ご案内:「ローパーの巣」からリーシャさんが去りました。
ご案内:「王都の港」にクロウさんが現れました。
■クロウ > こんなヤクザな船でも、王都の港に停泊する方法はある。
海賊旗を降ろして、役人に金を握らせる。必要なら、女だの酒だのを回せばいい。
非常にシンプルなものである。
まぁ、それで調子に乗るのであれば、暫くは王都に補給の船も軍船もやって来ないだけの事。
海賊との付き合い方を知らずに、港で役人などできよう筈もない。
そんなこんなで、『獣王の誘い号』が王都付近の港に着工したのは夕方になる頃であった。
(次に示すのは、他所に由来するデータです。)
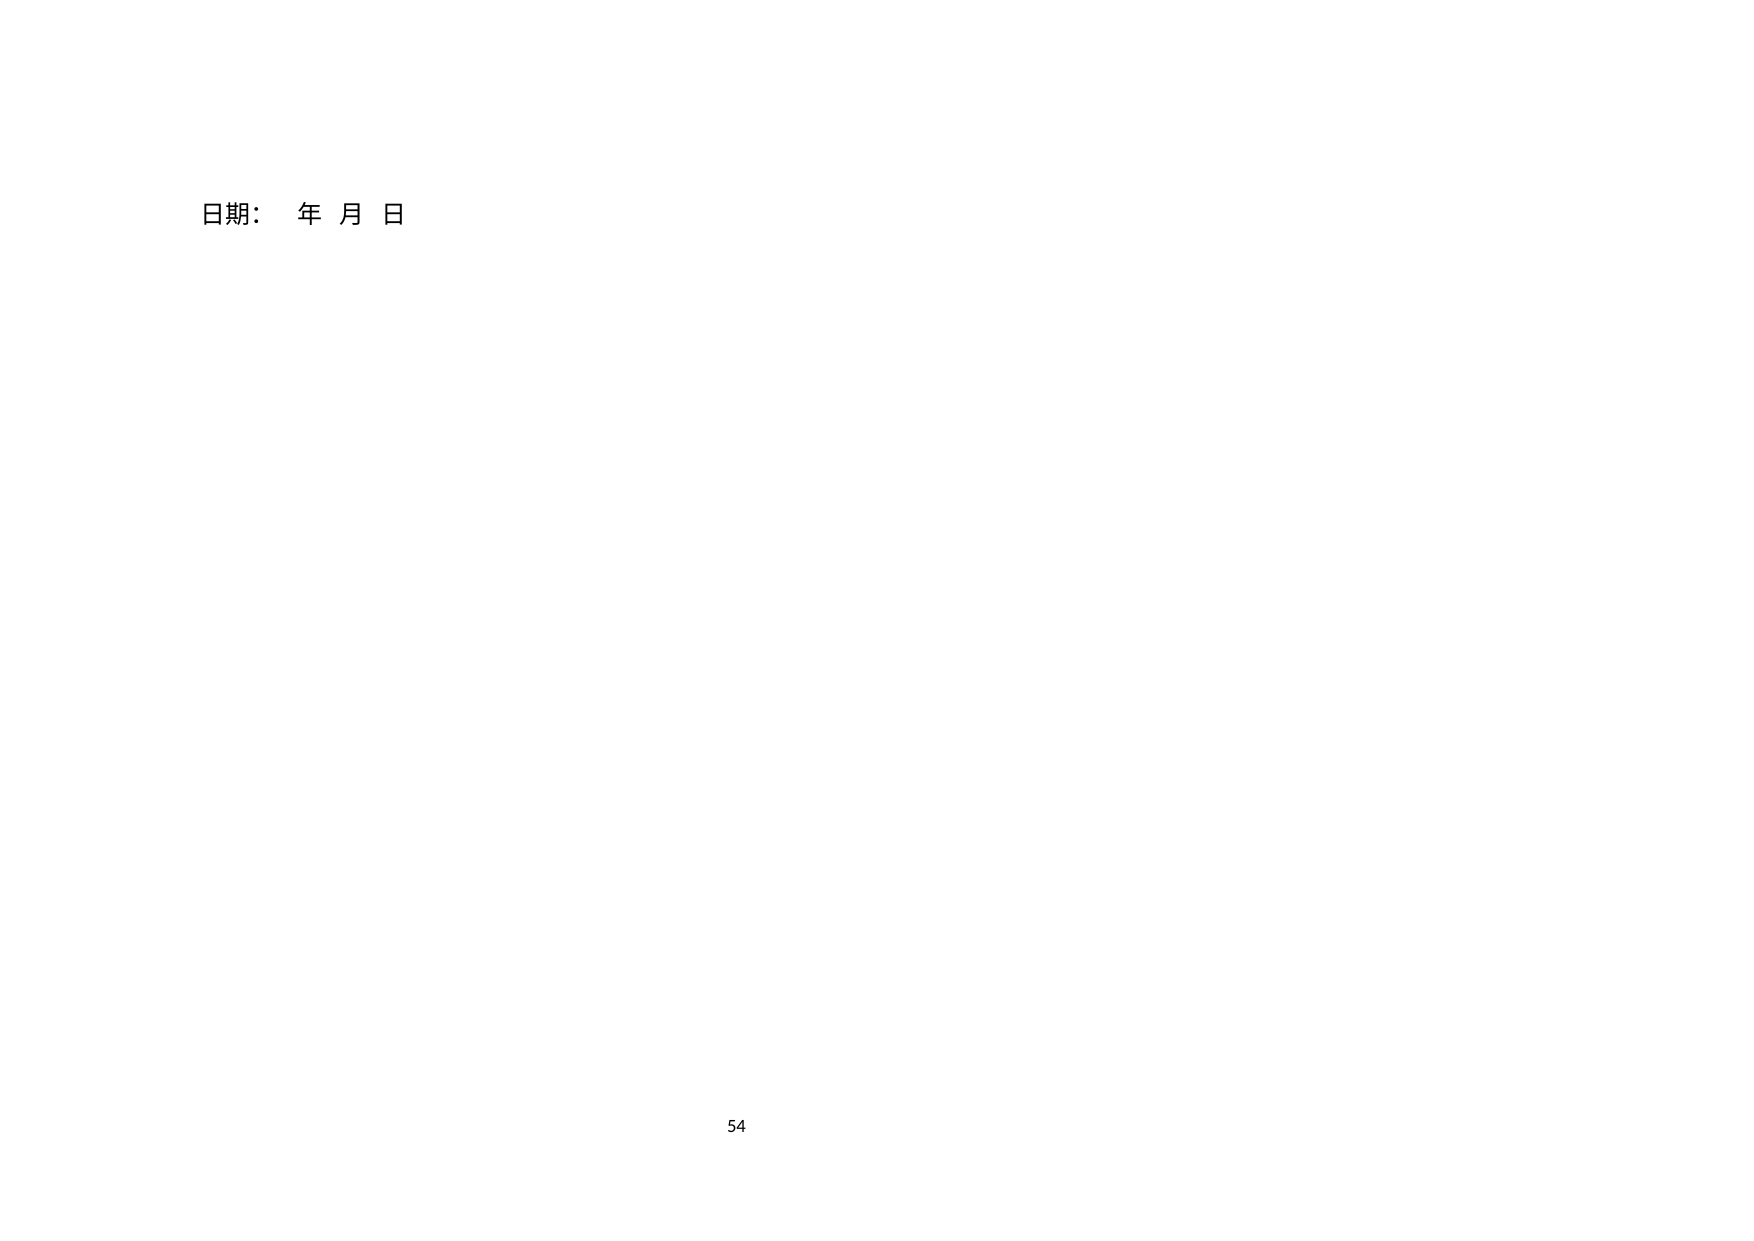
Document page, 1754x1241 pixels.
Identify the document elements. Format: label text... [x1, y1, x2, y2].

text 日期： 年 月 日 [150, 194, 1604, 231]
主だった荷のやり取りや、役人とのアレコレを済ませてしまうと、もう辺りは暗い。
乗組員たちは、先ほどそろって歓楽街に繰り出すべく王都中央へと向かった。
「さて……。」
やはり港湾都市に比べると、港の活気は弱い。
夜になれば、人通りもあまり多いとは言えない。
そんな中を、男はゆったりと歩いていた。
今回はあまり長期間の停船予定ではない。すぐにまた、海に出る事になる。
それまでのわずかな時間。さて陸で何をするか、と。
男が脚を向ける方向も、ひとまず王都だ。
■クロウ > 神聖都市や港湾都市からの定期便も、当然ながらこの時間にはもうない。
商船や軍艦の類とて同じこと。
静かに、波の音だけが響く港。
ところどころに灯りの灯る建物があるのは、管理施設や宿、酒場などだろう。何にしても、港湾都市程の賑わいはない。
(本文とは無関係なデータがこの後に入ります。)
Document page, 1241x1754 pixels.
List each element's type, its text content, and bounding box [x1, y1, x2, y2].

まぁ、王都まで行ってしまえば、それは関係ないのだけれども。
ただ、以前停泊した際よりも停泊している軍艦の数が多いようにも思えた。
役人との交渉の際にも、少し常より手間取っている。
先日の港の襲撃や、海上であった何やらの影響なのかも知れない。
そんな港の様子を視界にとらえつつ、しかし男は悠々と歩く。
「……たまには狩りに出てもいいかも知れないな。」
ふと、思いついたように嘯く。灯りの灯る王都の方角ではなく、平原自然地帯の方角である。
もう長らく、平原や森、河川での狩りに興じていない。
表層に存在するヒトとしての興味が疼くのを感じた。
たまには、魚ではなく鹿だの猪だのの肉を持ち帰れば、乗組員たちも喜ぶ事だろう。
■クロウ > 「アザラシも悪くはないものだがな。」
嘯く。当然、このアザラシは一般的にアザラシと呼ばれる動物単体を指すのではなく、サメだのシャチだのクジラだのを指している。
『獣王の誘い号』は海賊船であり、その船長たる男は当然海賊なのだ。
何のかんのと言って、普段の男は正真正銘海賊として生きている。
それは別段、演じているというのでもなく、そういうものなのだ。
ただそれが、あくまでこの男、……この存在の本質とは異なるだけで。
歩く。
月光は弱い夜。光源は少ない。
うす曇りであるからか、星の光すらも殆どない夜。
影もできない夜である。
男は歩く。
王都に向けて。
灯りもない道を、灯りを灯す事もなく。
ゆらゆらと、影が揺れる。
影を作る光など、殆どないに等しいのに。
男の周囲りを影が揺れる。
ゆらゆら、ゆらゆら。
とてもヒトガタとは言えない影。
ゆらゆら、ゆらゆら。
男は歩く。
歩いて行く。
真っ黒な影が、王都へと脚を踏み入れた。
―――ひょうひょうと。どこか森の方で、虎鶫のなく声が聞こえた。
ご案内:「王都の港」からクロウさんが去りました。